(Beginning of Data section)
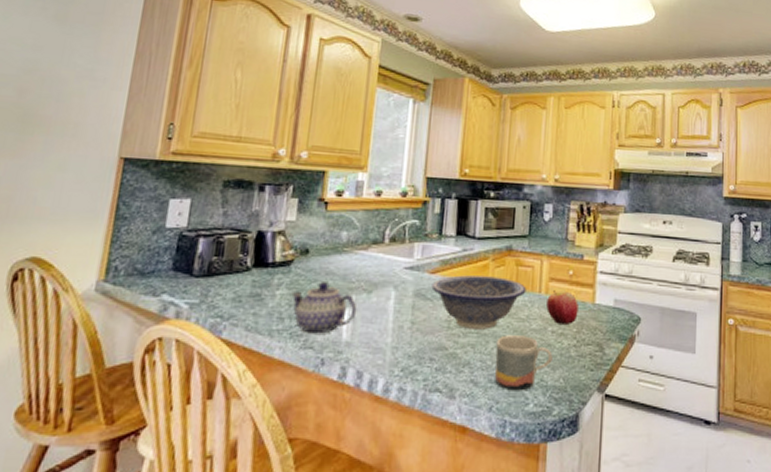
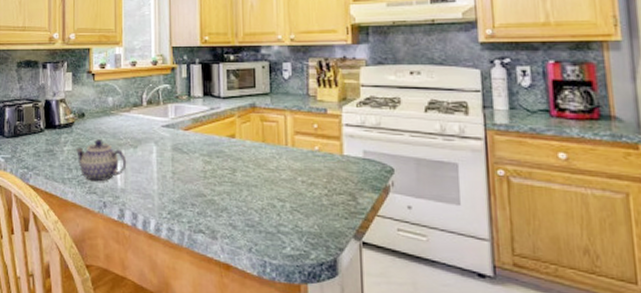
decorative bowl: present [431,275,527,330] -> none [186,131,273,179]
mug: present [495,335,553,391] -> none [249,184,305,235]
apple: present [546,290,578,324] -> none [294,143,327,175]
(End of Data section)
Task instructions — Repeat all the material above exactly, apart from the pictures.

Written response —
decorative bowl: present [431,275,527,330] -> none [186,131,273,179]
mug: present [495,335,553,391] -> none [249,184,305,235]
apple: present [546,290,578,324] -> none [294,143,327,175]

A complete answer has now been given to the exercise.